PROBLEM
What should you transcribe? Every line from the top of the records below through the line with "- відтворення пісень;", exactly, and no pictures.

Extracted page text data:
⟨

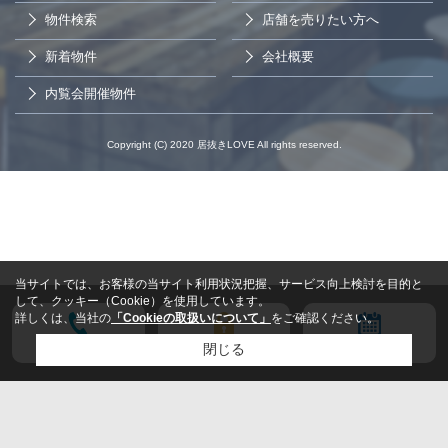
物件検索
店舗を売りたい方へ
新着物件
会社概要
内覧会開催物件
Copyright (C) 2020 居抜きLOVE All rights reserved.
当サイトでは、お客様の当サイト利用状況把握、サービス向上検討を目的と
して、クッキー（Cookie）を使用しています。
詳しくは、当社の
「Cookieの取扱いについて」
をご確認ください。
電話する
会員登録
来店予約
閉じる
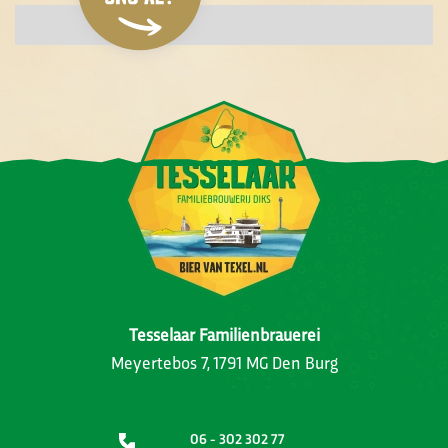
Tesselaar Familienbrauerei
Meyertebos 7, 1791 MG Den Burg
06 - 302 302 77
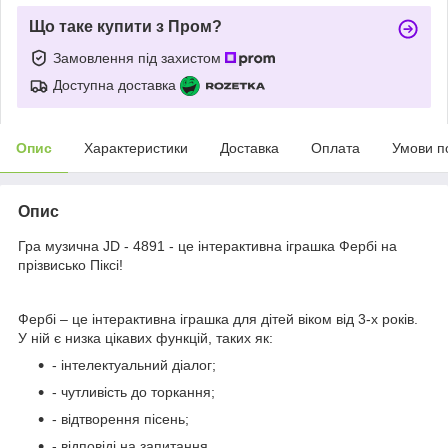
Що таке купити з Пром?
Замовлення під захистом
Доступна доставка
Опис
Характеристики
Доставка
Оплата
Умови п
Опис
Гра музична JD - 4891 - це інтерактивна іграшка Фербі на
прізвисько Піксі!
Фербі – це інтерактивна іграшка для дітей віком від 3-х років.
У ній є низка цікавих функцій, таких як:
- інтелектуальний діалог;
- чутливість до торкання;
- відтворення пісень;
- відповіді на запитання.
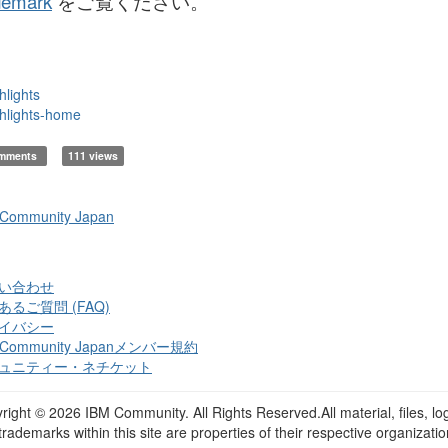
demark
をご覧ください。
hlights
hlights-home
omments
111 views
 Community Japan
い合わせ
あるご質問 (FAQ)
イバシー
 Community Japanメンバー規約
ュニティー・ネチケット
right ©
2026 IBM Community. All Rights Reserved.All material, files, lo
trademarks within this site are properties of their respective organizatio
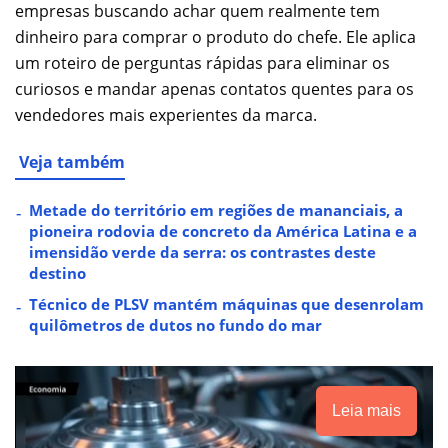
empresas buscando achar quem realmente tem
dinheiro para comprar o produto do chefe. Ele aplica
um roteiro de perguntas rápidas para eliminar os
curiosos e mandar apenas contatos quentes para os
vendedores mais experientes da marca.
Veja também
Metade do território em regiões de mananciais, a
pioneira rodovia de concreto da América Latina e a
imensidão verde da serra: os contrastes deste
destino
Técnico de PLSV mantém máquinas que desenrolam
quilômetros de dutos no fundo do mar
Leia mais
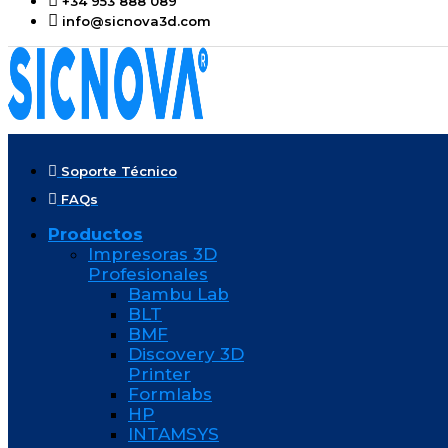
+34 953 888 089
info@sicnova3d.com
Soporte Técnico
FAQs
Productos
Impresoras 3D
Profesionales
Bambu Lab
BLT
BMF
Discovery 3D
Printer
Formlabs
HP
INTAMSYS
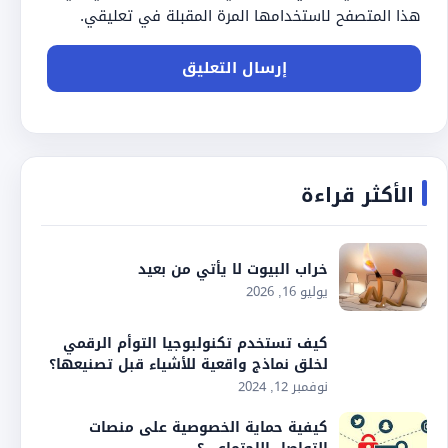
هذا المتصفح لاستخدامها المرة المقبلة في تعليقي.
الأكثر قراءة
خراب البيوت لا يأتي من بعيد
يوليو 16, 2026
كيف تستخدم تكنولبوجيا التوأم الرقمي
لخلق نماذج واقعية للأشياء قبل تصنيعها؟
نوفمبر 12, 2024
كيفية حماية الخصوصية على منصات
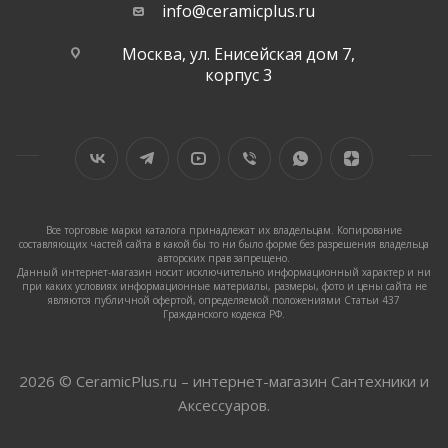
info@ceramicplus.ru
Москва, ул. Енисейская дом 7,
корпус 3
Все торговые марки каталога принадлежат их владельцам. Копирование
составляющих частей сайта в какой бы то ни было форме без разрешения владельца
авторских прав запрещено.
Данный интернет-магазин носит исключительно информационный характер и ни
при каких условиях информационные материалы, размеры, фото и цены сайта не
являются публичной офертой, определяемой положениями Статьи 437
Гражданского кодекса РФ.
2026 © CeramicPlus.ru – интернет-магазин Сантехники и
Аксессуаров.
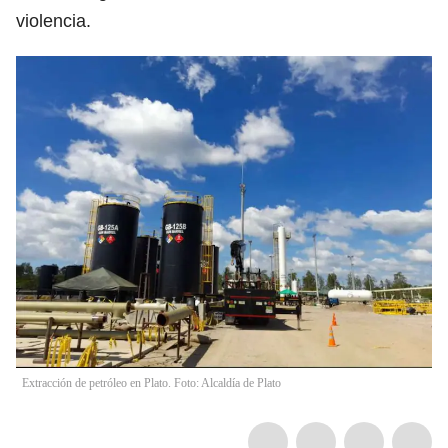
violencia.
Extracción de petróleo en Plato. Foto: Alcaldía de Plato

⟩

EXERCISE SOLUTION
物件検索
店舗を売りたい方へ
新着物件
会社概要
内覧会開催物件
Copyright (C) 2020 居抜きLOVE All rights reserved.
当サイトでは、お客様の当サイト利用状況把握、サービス向上検討を目的と
して、クッキー（Cookie）を使用しています。
詳しくは、当社の
「Cookieの取扱いについて」
をご確認ください。
電話する
会員登録
来店予約
閉じる
Tesselaar Familienbrauerei
Meyertebos 7, 1791 MG Den Burg
06 - 302 302 77
Що таке купити з Пром?
Замовлення під захистом
Доступна доставка
Опис
Характеристики
Доставка
Оплата
Умови п
Опис
Гра музична JD - 4891 - це інтерактивна іграшка Фербі на
прізвисько Піксі!
Фербі – це інтерактивна іграшка для дітей віком від 3-х років.
У ній є низка цікавих функцій, таких як:
- інтелектуальний діалог;
- чутливість до торкання;
- відтворення пісень;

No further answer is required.